Un’istituzione globale importante che però ha bisogno di riforme chiare e volute veramente dagli Stati membri altrimenti diventerà sempre più difficile per i popoli avere una visione comune e risolvere insieme i problemi che nessun popolo può risolvere da solo. Nemmeno quello americano che sta tentando con l’amministrazione Trump di andare da solo in vari ambiti delicati e vitali per tutti. E con la conseguenza di fare scuola per molti Stati e leader (Salvini in testa) che stanno purtroppo seguendo le orme e lo stile di questo leader e Stato “potente” ma in piena crisi “esistenziale e sociale”.

La Chiesa cattolica americana è già di per se molto conservatrice e ha un passato di Chiese locali nazionali che erano costituite dai cittadini e fedeli emigrati di un particolare paese (Italia, Polonia, Irlanda, Francia, Spagna ecc.) che dal loro inizio erano molto indipendenti l’una dall’altra. E di questa dinamica e storia si vedono ancora le conseguenze e presenze di fedeli di quelle nazionalità, raggrupati molto spesso in varie regioni e stati del paese. E la difficoltà del passato a integrare le varie nazionalità europee e integrarsi con chi già c’era prima di questi migranti, cioè i nativi americani o gli afroamericani, ora si ripercuote sulle nuove migrazioni di latino americani, africani e asiatici.
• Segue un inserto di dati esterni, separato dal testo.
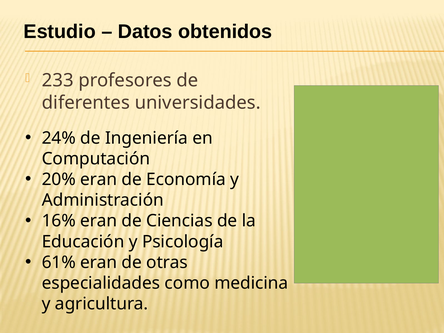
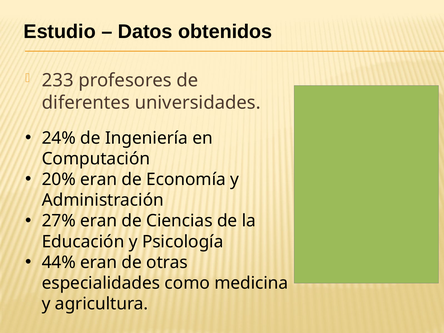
16%: 16% -> 27%
61%: 61% -> 44%
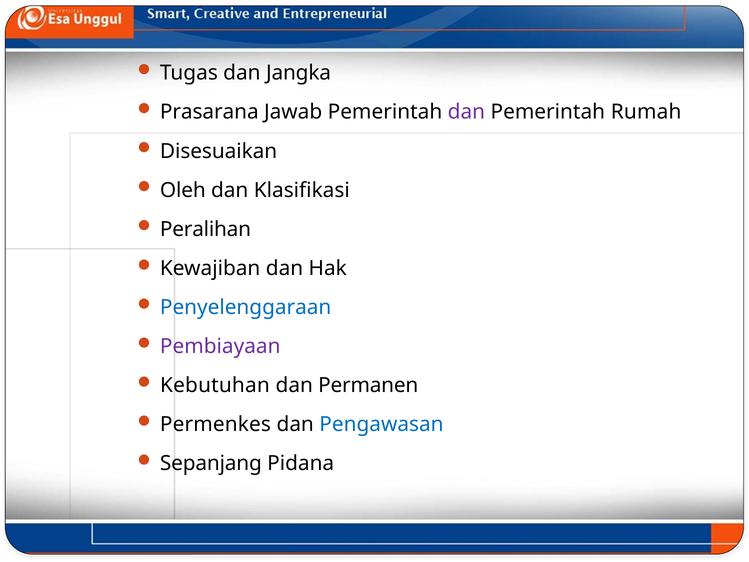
Non c’è una sana integrazione ma la maggioranza americana bianca tollera per il momento quelli che sono i nuovi migranti che comunque stanno crescendo in numeri ma anche in qualità di vita, educazione e partecipazione alla vita sociale, spirituale ed ecclesiale. Il razzismo e la xenofobia stanno crescendo dovunque nel paese. La Chiesa cattolica e le Chiese protestanti hanno un grande ruolo da giocare in questa dimensione di integrazione e cammino comune verso un mondo e nazione migliore e attenta soprattutto a chi soffre, ed è emarginato e povero. In questa realtà americana sono già tra i 40 a 60 milioni i poveri. In crescita esponenziale perché il ceto medio si sta disgregando e diminuendo in numeri perché le tasse e il costo della vita sono molto alti in questo paese. Resiste solo chi ha lavoro, salute e casa garantita ma deve sacrificare molto del loro tempo al lavoro e molto spesso ad avere diversi lavori allo stesso tempo.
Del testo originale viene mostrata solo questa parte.